Jenkins tells the story from Tish’s point of view. She is the stunningly beautiful love interest played by newcomer, Kiki Layne. Layne was asked by a friend to read Tish’s part so her friend could practice for his audition. Later, she decided to submit an audition of her own and the rest is history. 

The director stays on Layne’s face in long scenes with no dialogue. Her expressive eyes reveal every emotion exploring her tentativeness and fear of loving a young, Black artist (Stephan James). You become invested in the tender relationship developing between this young girl he grew up with whose friendship turns to romantic love as young adults.

James (Race, Homecoming) plays Alonzo Hunt who is known to his family and friends as Fonny. James has really developed as an actor since his role as Jesse Owens in the film Race. Jenkins focuses on his high cheekbones and engaging, steady gaze to the fullest. The Director uses silent space throughout the film, letting the camera zero in on Tish and Fonny’s faces to get the full flavor of their emotions. He takes his sweet time with every shot.

During Q & A at our screening, both Layne and James admitted it was sometimes a little disconcerting not knowing what the director wanted to get out of them.

Jenkins uses flashbacks He shows us them as babies playing with bubbles in the bathtub and goes back and forth at different times in their lives to show who they are in the past juxtaposed with their developing relationship. Now Fonny is the first to appreciate her as a woman and they explore each other’s comfort level and emotions as they grow deeply in love. 

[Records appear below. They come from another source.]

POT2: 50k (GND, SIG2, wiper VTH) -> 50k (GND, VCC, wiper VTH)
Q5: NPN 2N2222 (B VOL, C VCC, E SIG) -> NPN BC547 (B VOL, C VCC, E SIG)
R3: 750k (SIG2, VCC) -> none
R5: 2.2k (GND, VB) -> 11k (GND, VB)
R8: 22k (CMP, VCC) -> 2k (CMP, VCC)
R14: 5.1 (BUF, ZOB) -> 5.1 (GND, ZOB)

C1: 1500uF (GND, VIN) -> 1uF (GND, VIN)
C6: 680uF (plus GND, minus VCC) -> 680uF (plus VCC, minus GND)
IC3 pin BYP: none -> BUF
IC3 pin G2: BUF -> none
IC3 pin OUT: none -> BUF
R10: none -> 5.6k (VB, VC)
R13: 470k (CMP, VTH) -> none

Jenkins laughed explained a scene he almost messed up. In the tender scene where Tish and Fonny first make love, he originally stayed on Tish’s face when hunk James, shirtless, got up to cross the room. Showing the film to a focus group, Including Jenkins’ wife and her friends, they handily objected to not showing the muscle-bound James, bare to the waist. What was he thinking! Jenkins was relieved he did shoot James walking away as a safety and included that money shot for the ladies.

This story becomes much more. It deals with the injustice of false incarceration of Black men  by racist White cops and the effect it has on families and relationships. Because Fonny and Tish grew up together, their families know each other well. When Tish realizes she is pregnant after Fonny goes to jail, Jenkins shows the two families realistically grappling with both joy and concern.

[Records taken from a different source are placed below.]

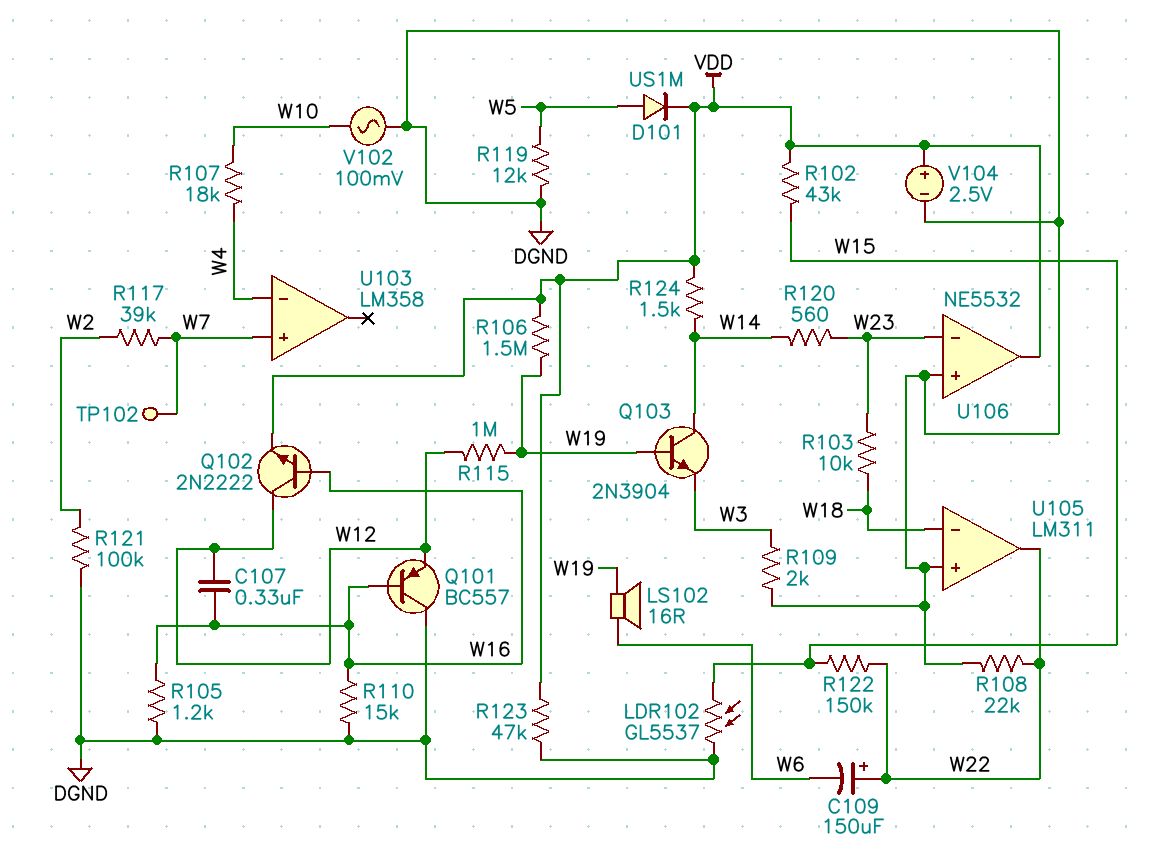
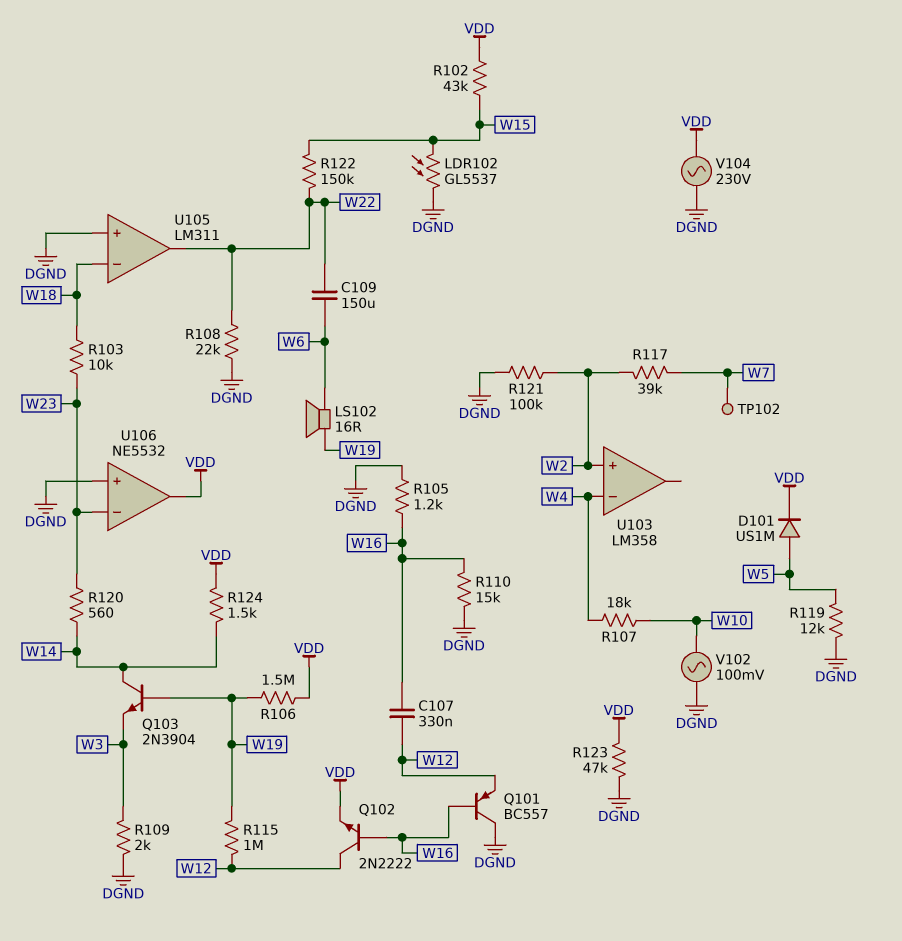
C109: 150uF (plus W22, minus W6) -> 150uF (W6, W22)
U103 pin in+: W7 -> W2
V104: 2.5V (plus VDD, minus DGND) -> AC 230V (DGND, VDD)

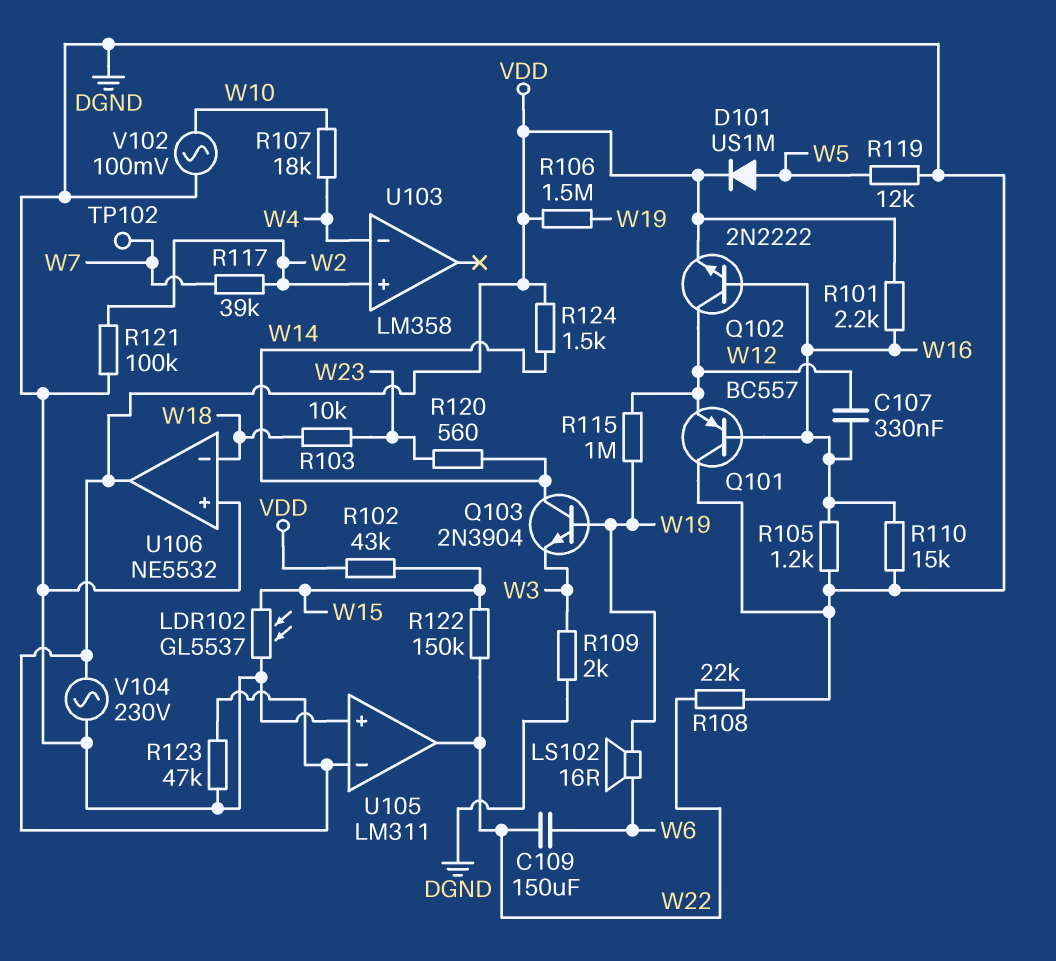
R101: none -> 2.2k (VDD, W16)
U105 pin in-: W18 -> VDD
U106 pin in-: W23 -> W18

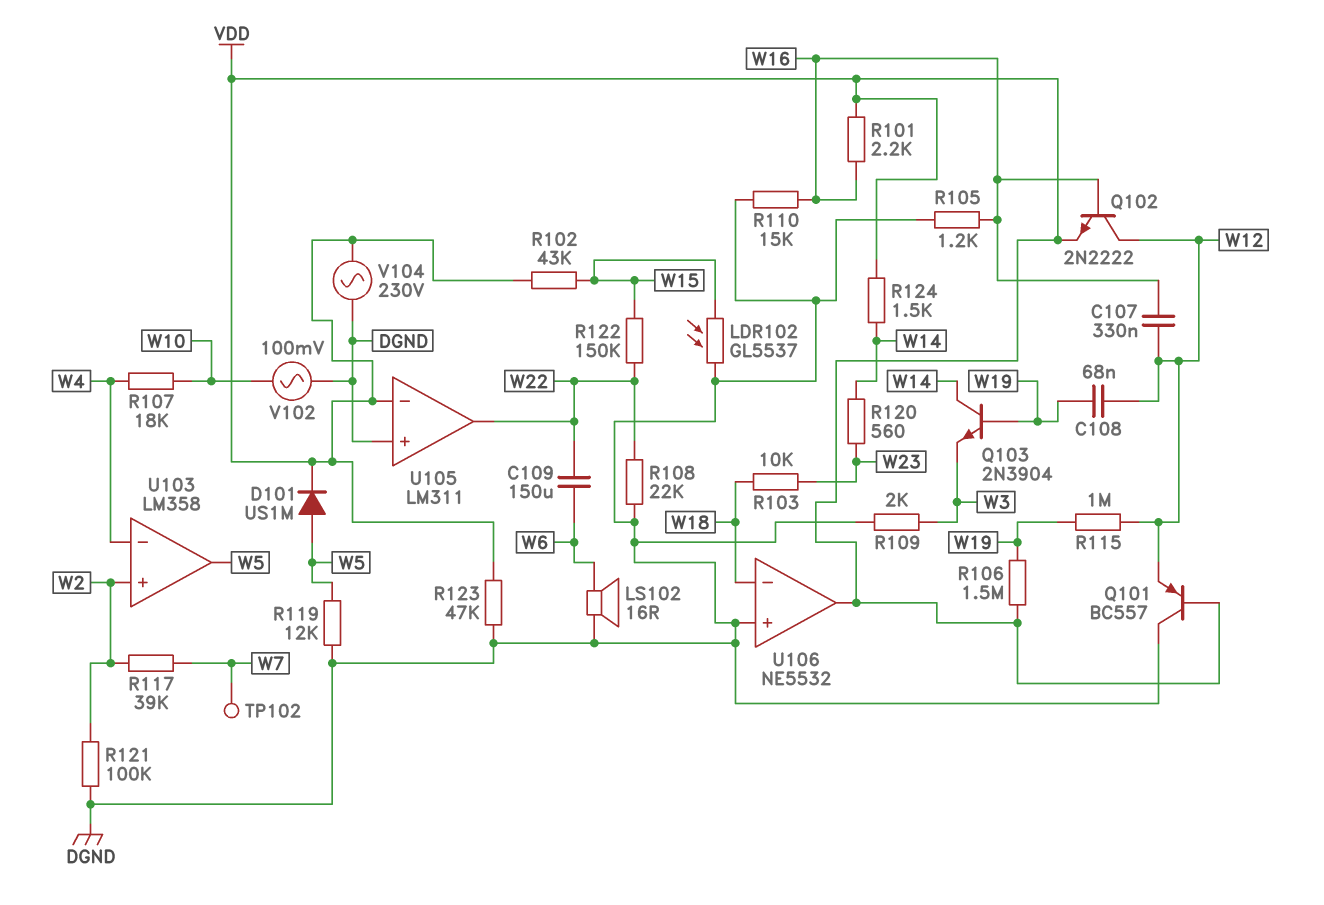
C108: none -> 68nF (W12, W19)
LS102: speaker 16R (W6, W19) -> speaker 16R (DGND, W6)
Q101: PNP BC557 (B W16, C DGND, E W12) -> PNP BC557 (B VDD, C DGND, E W12)
U103 pin out: none -> W5

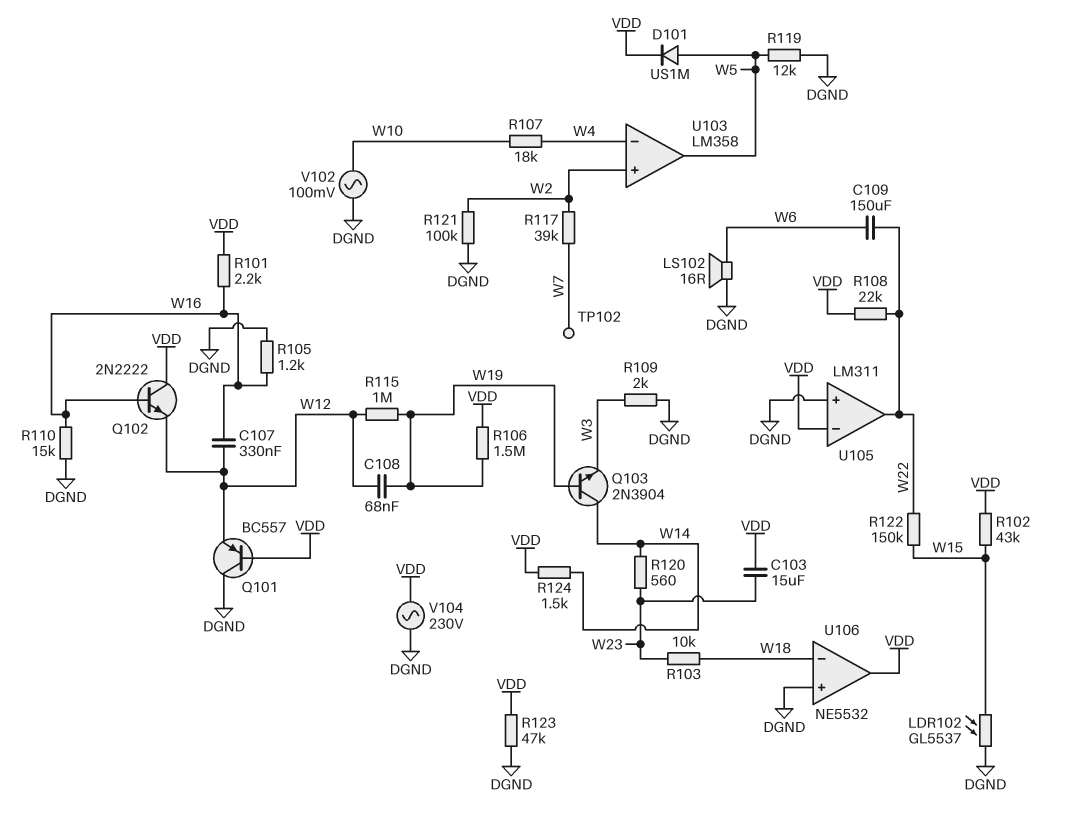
C103: none -> 15uF (VDD, W23)
Q102: NPN 2N2222 (B W16, C W12, E VDD) -> NPN 2N2222 (B W16, C VDD, E W12)
R108: 22k (DGND, W22) -> 22k (VDD, W22)

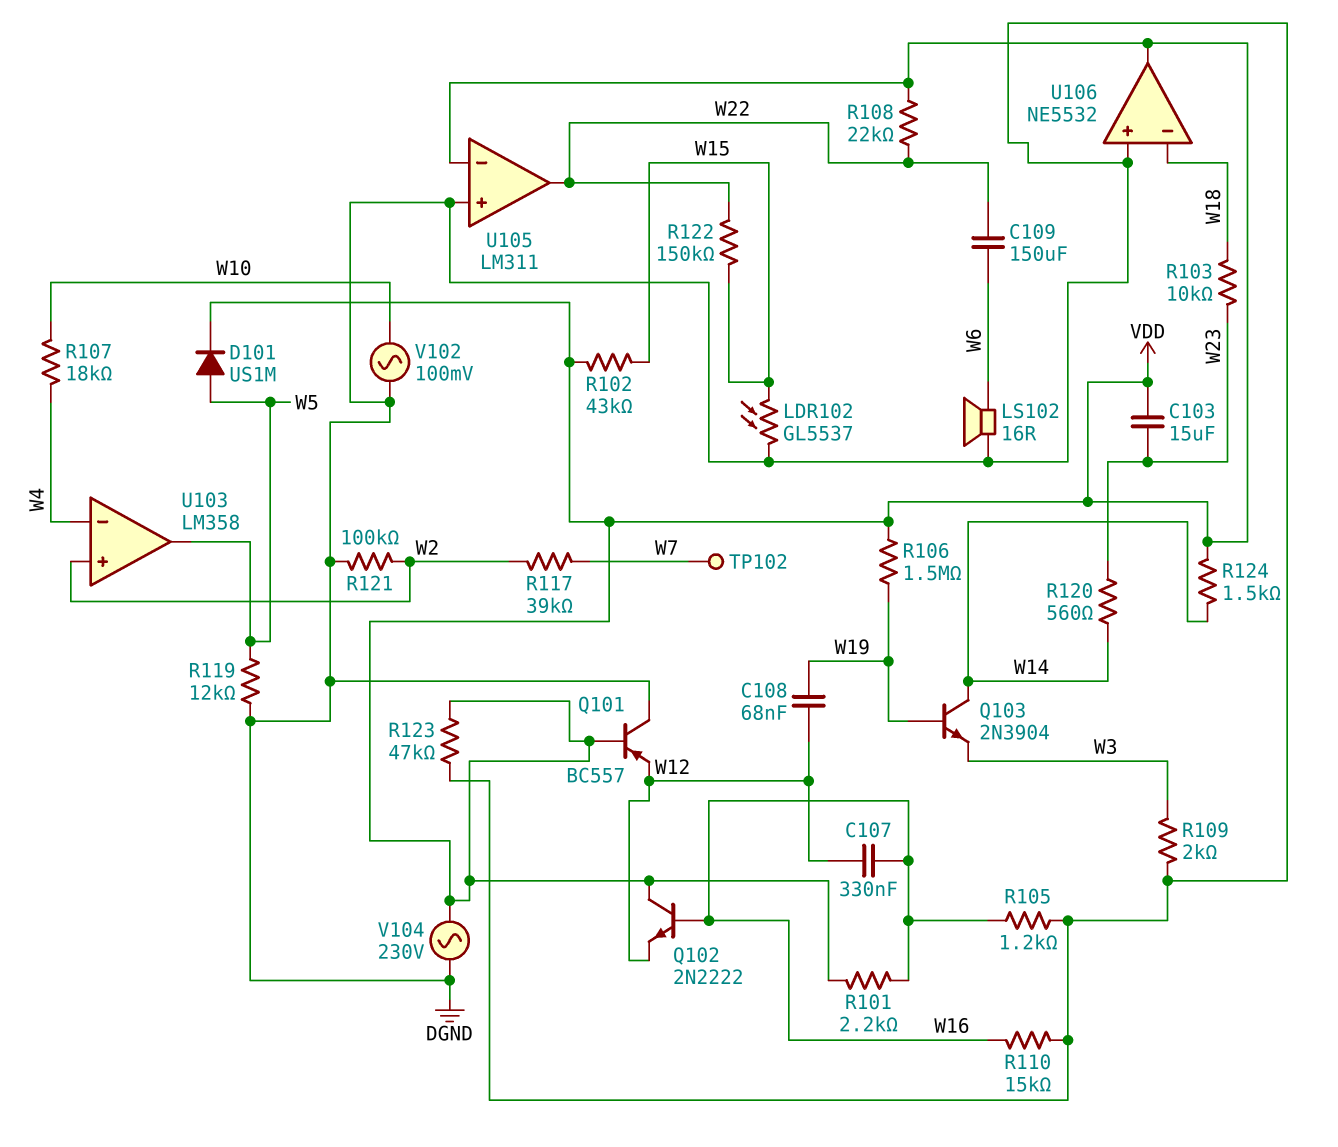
R115: 1M (W12, W19) -> none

Tish’s mother, Sharon, played with incredible sensitivity by Regina King, shows she is apprehensive of what her daughter faces with her man behind bars. She takes matters into her own hands, and the scene showing her in Puerto Rico is devastating and powerful trying to find a way to get Fonny released. King gives a remarkable performance showing just the right amount of tension knowing when she is about to go too far.

The birth of Tish and Fonny’s baby is also notable. It starts underwater in the bathtub with King helping in the delivery. You experience the pain, surprise and joy of the miracle of birth for both women, sensitively shot. As time passes, Jenkins shows Tish and Fonny’s prison visits, now including their child are increasingly painful to watch 

One very out of place scene is where Dave Franco, as a Jewish landlord, is showing Fonny and Tish a loft style apartment that needed a lot of work as a possible place to live. It really doesn’t go anywhere and it’s an awkward role for Franco. Feels like he’s only there are a token sympathetic white man. 

It was interesting to hear from Director Jenkins that the racist Officer Bell (Ed Skrein, Game of Thrones) who fingers Fonny in reality  the least racist person ever. He told us Skrein in not only married to a black woman, he has two interracial kids.  And the director said Skrein knew James Baldwin backwards and forwards spewing lines from his books between virtually every take!

Baldwin’s book was written in 1970. The same injustice he decires on the page is all too prevalent in today’s America. Barry Jenkins wrote this screenplay before he even had permission from the Baldwin estate. It’s a movie he felt he had to make. Despite some close ups that linger on their subjects too long and a timeline that some will find confusing, this is a film that deserves serious consideration.